Wilfrin to Run the Youth Invitational, but Has His Sights Set on the Five Boroughs One Day
On November 4, Wilfrin Fernandez-Cruz will be among the first runners to cross the storied TCS New York City Marathon finish line.
The 11 year old from Washington Heights, a neighborhood in Manhattan, is taking part in the Rising New York Road Runners Youth Invitational, a race that lets hundreds of boys and girls run the final stretch of the world-famous course before the main event begins in Staten Island.
As Wilfrin flies through Central Park, spurred on by the sound of cheering fans, his mother, Lisa, will be reminded yet again of how running has helped to change her son’s life. As a child living with autism, Wilfrin has always struggled with team sports. He tried soccer for a while, but it never really worked out. Then about three years ago, Lisa learned about NYRR’s free youth cross-country events in Van Cortlandt Park in the Bronx. Wilfrin had already started tagging along on her runs, doing a mile here and there, so Lisa decided to take a shot and sign him up.
“He took to it right away,” Lisa said, who’s been running since her early 20s. “And he was rather fast, considering he never really pushed himself before.”
She’s not kidding. Wilfrin ran that first one-mile race in an impressive 7:38. He’s since completed 13 more NYRR races, including a bunch of four-milers. This past summer, Wilfrin became a Rising New York Road Runners Youth Ambassador. The program is centered around a six-week program that teaches participants presentation skills, preparing them to speak at NYRR events.
“Giving speeches and making eye contact are things that definitely don’t come naturally to him,” added Fernandez-Cruz. “But the classes were really great. They taught them all of those things. At the end of the six weeks, he gave a speech, and he was really awesome. It was very impressive.”
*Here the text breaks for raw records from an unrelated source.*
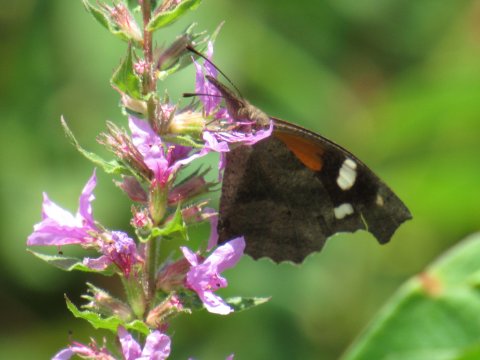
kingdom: Animalia
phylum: Arthropoda
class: Insecta
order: Lepidoptera
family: Nymphalidae
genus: Libytheana
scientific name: Libytheana carinenta
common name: American Snout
Even before Wilfrin became a Youth Ambassador, Lisa found that running gave her son a lot more confidence at school. He’s started running track, and while it’s technically a team sport, he’s able to focus on his own personal goals.
He’s also began to run about a mile before school on Monday mornings, which has helped him transition more smoothly into the structured classroom environment.
“It gets him mentally in a space where he’s ready to start his day,” she added. “It was awesome when we figured that out.”
Another positive byproduct of Wilfrin’s running is that Lisa has become more active in the sport. Since January 2017, she’s run 28 NYRR races, including the 2017 TCS New York City Marathon. Wilfrin is already talking about running the five boroughs one day, and in that sense, he can think of the Rising New York Road Runners Youth Invitational as a test run for future triumphs.
“He’s very excited,” she explained. “Maybe it’s because I’m so excited.”